Here at the museum site, you can find a partial list of “Who Perished.”
The research she gathered also led to a cookbook: After the Shake, They Baked, containing actual recipes created by people who were living among the rubble or in Army tents in Golden Gate Park. In fact, I have met people who as young kids remembered living in Golden Gate Park in order to survive. Unfortunately I haven’t been able to get a copy of this book from Mrs. Hansen’s heirs, although I would dearly love to have one. With the museum’s permission, here are a few teasers: Shrimp salad, to be served in a dozen eggs “boiled hard.” This specifies the amount of pickles, celery, parsley, radish and onion to be used, but neglects to mention how many shrimp are needed. The recipe suggests to “chop the shrimps a little.” I guess it depends on how many shrimps a housewife can get her hands on. The amount of butter called for in a fricassee of oysters was defined as the size of an egg. Bread puddings were prepared in covered pots and pies were cooked in Dutch ovens set directly over an open fire.

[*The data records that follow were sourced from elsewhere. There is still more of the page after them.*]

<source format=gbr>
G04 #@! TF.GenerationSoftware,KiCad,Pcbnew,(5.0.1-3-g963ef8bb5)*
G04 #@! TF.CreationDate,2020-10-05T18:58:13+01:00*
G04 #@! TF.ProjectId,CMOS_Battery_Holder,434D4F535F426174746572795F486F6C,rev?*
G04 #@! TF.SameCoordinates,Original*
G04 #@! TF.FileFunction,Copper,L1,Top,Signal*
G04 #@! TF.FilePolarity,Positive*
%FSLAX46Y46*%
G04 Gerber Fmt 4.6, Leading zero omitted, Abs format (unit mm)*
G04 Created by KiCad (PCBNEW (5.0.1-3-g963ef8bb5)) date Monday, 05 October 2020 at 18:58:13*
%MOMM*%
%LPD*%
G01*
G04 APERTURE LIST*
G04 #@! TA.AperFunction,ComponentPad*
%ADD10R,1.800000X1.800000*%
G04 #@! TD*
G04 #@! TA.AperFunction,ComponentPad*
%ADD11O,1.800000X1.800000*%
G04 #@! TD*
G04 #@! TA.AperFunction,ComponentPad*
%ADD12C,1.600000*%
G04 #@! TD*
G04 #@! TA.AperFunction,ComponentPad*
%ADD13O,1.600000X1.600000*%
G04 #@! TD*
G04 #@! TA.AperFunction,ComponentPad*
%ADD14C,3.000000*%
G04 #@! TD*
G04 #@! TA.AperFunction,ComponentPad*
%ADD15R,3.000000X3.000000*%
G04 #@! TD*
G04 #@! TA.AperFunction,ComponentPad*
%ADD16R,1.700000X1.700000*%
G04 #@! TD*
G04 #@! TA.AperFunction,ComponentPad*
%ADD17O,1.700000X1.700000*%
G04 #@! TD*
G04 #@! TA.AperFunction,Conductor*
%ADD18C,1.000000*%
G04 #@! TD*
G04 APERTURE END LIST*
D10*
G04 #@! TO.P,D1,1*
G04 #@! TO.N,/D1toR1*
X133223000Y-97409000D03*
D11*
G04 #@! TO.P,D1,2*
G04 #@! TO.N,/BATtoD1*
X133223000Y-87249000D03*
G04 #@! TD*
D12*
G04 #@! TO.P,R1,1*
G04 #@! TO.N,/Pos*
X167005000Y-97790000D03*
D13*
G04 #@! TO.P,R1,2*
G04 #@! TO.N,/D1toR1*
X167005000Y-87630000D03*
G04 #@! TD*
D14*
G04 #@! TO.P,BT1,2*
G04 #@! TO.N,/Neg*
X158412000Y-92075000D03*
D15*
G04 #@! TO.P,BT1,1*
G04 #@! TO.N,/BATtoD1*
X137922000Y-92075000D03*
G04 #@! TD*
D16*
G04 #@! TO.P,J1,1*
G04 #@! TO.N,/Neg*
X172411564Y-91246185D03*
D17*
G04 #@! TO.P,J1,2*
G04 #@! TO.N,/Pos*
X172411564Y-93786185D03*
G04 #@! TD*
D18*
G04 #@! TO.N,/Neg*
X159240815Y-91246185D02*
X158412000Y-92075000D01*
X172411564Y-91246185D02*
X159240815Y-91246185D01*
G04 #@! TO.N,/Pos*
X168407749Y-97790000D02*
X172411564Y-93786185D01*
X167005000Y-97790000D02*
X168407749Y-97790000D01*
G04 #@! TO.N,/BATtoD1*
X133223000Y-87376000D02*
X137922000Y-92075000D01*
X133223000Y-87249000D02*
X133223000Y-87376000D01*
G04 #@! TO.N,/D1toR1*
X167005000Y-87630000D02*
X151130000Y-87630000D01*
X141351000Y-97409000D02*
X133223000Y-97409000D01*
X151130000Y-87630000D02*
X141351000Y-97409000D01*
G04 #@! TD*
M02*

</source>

Every recipe is a tribute to ingenuity under hardship.
Finally, in 2005, the San Francisco Board of Supervisors unanimously passed a resolution, co-authored by Hansen, that set aside the official 1907 death count. At last count, to the best of my knowledge, the number of named dead is well over 6,000 and still counting. But there are undoubtedly many more souls to be found and named.

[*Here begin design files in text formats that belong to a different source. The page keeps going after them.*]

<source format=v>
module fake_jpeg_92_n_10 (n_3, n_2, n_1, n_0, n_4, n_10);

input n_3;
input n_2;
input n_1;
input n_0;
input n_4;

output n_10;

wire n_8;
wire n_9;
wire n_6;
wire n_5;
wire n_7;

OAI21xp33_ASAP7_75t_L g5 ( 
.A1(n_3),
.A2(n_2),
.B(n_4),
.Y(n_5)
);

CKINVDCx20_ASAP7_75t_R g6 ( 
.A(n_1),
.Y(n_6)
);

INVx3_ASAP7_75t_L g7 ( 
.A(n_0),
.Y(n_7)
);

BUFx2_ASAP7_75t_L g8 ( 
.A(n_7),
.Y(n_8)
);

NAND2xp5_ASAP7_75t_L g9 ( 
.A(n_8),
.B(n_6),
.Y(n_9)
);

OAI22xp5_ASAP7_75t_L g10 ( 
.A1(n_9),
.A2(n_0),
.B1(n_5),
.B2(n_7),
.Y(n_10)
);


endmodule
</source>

I wish I could have met Mrs. Hansen at some time during the years I lived in San Francisco. I would have been fascinated by her dedication and persistence. She died just a few months ago on March 5th at the age of 91 from natural causes. Even though she has passed on, we can still read her interviews:
Gladys once said, “Sometimes I think all those who died are right there behind us saying, ‘Keep going. Keep going. Keep going.’”
A remarkable woman indeed. I hope you’ll explore her virtual museum to learn more.
~ Connie di Marco
I really liked the first book in the series, The Madness of Mercury, so when the opportunity arose to tour and review the second book, I jumped on it. Julie is a likable and believable protagonist: intelligent and observant (but not in the Holmesian mold), empathetic, and and loyal to her friends. She approaches astrology as a science as well as an art, and it seems to work well for her, giving her insights into people and their actions and motivations, but not specific answers. The combination of traits makes her an engaging heroine, an amateur sleuth whose involvement in mysteries has yet to stretch my credibility.
The mystery this time around is quite baffling; clues point toward a variety of suspects, and the plot twists and turns in unexpected directions. That said, I did spot the villain early on — or to be precise, I had a gut feeling about them early on, which proved to be correct. Which isn’t to say that Ms. di Marco didn’t have me questioning my instincts a time or three!
If I have any quibbles about the book, it’s that I had a hard time keeping track of who was who, and the relationships between the characters, in the early chapters, largely because there were so many people introduced in the first chapter. Eventually, I got all the important characters sorted out in my head, but a “cast of characters” page wouldn’t come amiss.
In addition to the mysteries, I’ve also been enjoying the gradual exploration of Julia’s past and personal life, and I’m curious to see where that leads. It’s been rather refreshing to read about a young protagonist (late twenties or early thirties?) who isn’t in a relationship. Not that I have any objection to a bit of romance with my mysteries, but kudos to Ms. di Marco for realizing that it isn’t necessary to pair up every young heroine, at least not for a while. I’m looking forward to the next book!